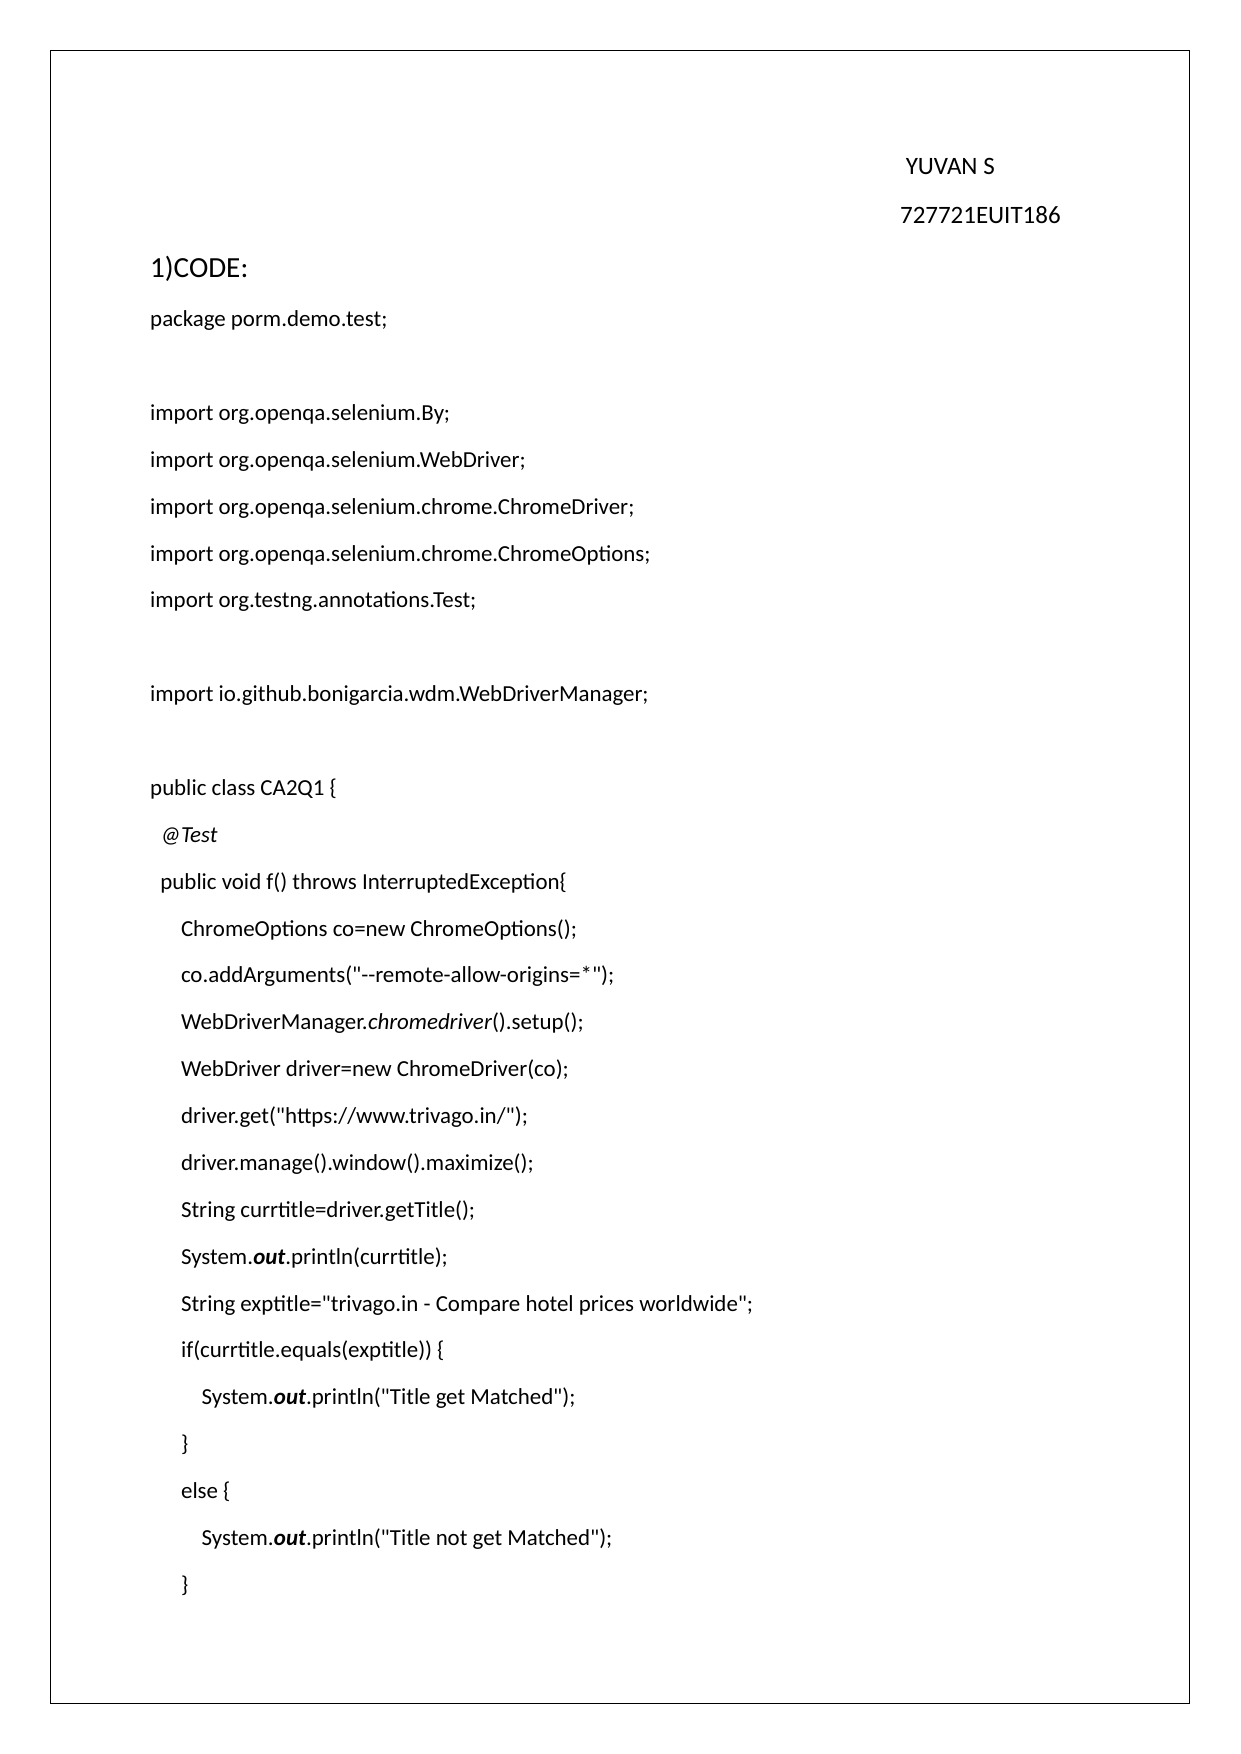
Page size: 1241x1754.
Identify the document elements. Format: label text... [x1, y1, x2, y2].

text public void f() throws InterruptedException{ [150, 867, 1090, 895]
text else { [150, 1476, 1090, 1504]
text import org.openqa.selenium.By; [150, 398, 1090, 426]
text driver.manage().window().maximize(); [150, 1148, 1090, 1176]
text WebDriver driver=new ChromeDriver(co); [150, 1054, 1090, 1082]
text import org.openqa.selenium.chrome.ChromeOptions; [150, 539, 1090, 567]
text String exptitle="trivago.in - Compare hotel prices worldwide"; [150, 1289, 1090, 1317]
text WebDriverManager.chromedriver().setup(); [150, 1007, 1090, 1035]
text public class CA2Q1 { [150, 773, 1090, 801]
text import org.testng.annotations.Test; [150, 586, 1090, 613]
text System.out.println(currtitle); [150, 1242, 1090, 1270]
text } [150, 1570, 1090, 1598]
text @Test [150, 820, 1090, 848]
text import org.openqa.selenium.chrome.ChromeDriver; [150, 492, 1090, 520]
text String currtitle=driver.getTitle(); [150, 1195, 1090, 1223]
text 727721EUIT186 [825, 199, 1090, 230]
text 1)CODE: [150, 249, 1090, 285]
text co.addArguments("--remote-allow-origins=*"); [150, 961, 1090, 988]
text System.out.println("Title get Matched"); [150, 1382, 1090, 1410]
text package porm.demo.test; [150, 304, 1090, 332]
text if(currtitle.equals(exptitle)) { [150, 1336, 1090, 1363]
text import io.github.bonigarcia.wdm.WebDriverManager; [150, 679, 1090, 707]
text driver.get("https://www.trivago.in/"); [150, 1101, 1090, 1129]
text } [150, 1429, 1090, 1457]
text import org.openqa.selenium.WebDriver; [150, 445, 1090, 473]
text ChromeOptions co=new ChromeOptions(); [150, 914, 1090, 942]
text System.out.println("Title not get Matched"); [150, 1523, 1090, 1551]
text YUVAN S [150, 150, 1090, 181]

******

**PROBLEM TO WORK ON**
Everything in the entries except the images must be copied exactly.

**WRITTEN RESPONSE**
Page size: 1241x1754.
Identify the document elements. Format: label text... [x1, y1, x2, y2].

text public void f() throws InterruptedException{ [150, 867, 1090, 895]
text else { [150, 1476, 1090, 1504]
text import org.openqa.selenium.By; [150, 398, 1090, 426]
text driver.manage().window().maximize(); [150, 1148, 1090, 1176]
text WebDriver driver=new ChromeDriver(co); [150, 1054, 1090, 1082]
text import org.openqa.selenium.chrome.ChromeOptions; [150, 539, 1090, 567]
text String exptitle="trivago.in - Compare hotel prices worldwide"; [150, 1289, 1090, 1317]
text WebDriverManager.chromedriver().setup(); [150, 1007, 1090, 1035]
text public class CA2Q1 { [150, 773, 1090, 801]
text import org.testng.annotations.Test; [150, 586, 1090, 613]
text System.out.println(currtitle); [150, 1242, 1090, 1270]
text } [150, 1570, 1090, 1598]
text @Test [150, 820, 1090, 848]
text import org.openqa.selenium.chrome.ChromeDriver; [150, 492, 1090, 520]
text String currtitle=driver.getTitle(); [150, 1195, 1090, 1223]
text 727721EUIT186 [825, 199, 1090, 230]
text 1)CODE: [150, 249, 1090, 285]
text co.addArguments("--remote-allow-origins=*"); [150, 961, 1090, 988]
text System.out.println("Title get Matched"); [150, 1382, 1090, 1410]
text package porm.demo.test; [150, 304, 1090, 332]
text if(currtitle.equals(exptitle)) { [150, 1336, 1090, 1363]
text import io.github.bonigarcia.wdm.WebDriverManager; [150, 679, 1090, 707]
text driver.get("https://www.trivago.in/"); [150, 1101, 1090, 1129]
text } [150, 1429, 1090, 1457]
text import org.openqa.selenium.WebDriver; [150, 445, 1090, 473]
text ChromeOptions co=new ChromeOptions(); [150, 914, 1090, 942]
text System.out.println("Title not get Matched"); [150, 1523, 1090, 1551]
text YUVAN S [150, 150, 1090, 181]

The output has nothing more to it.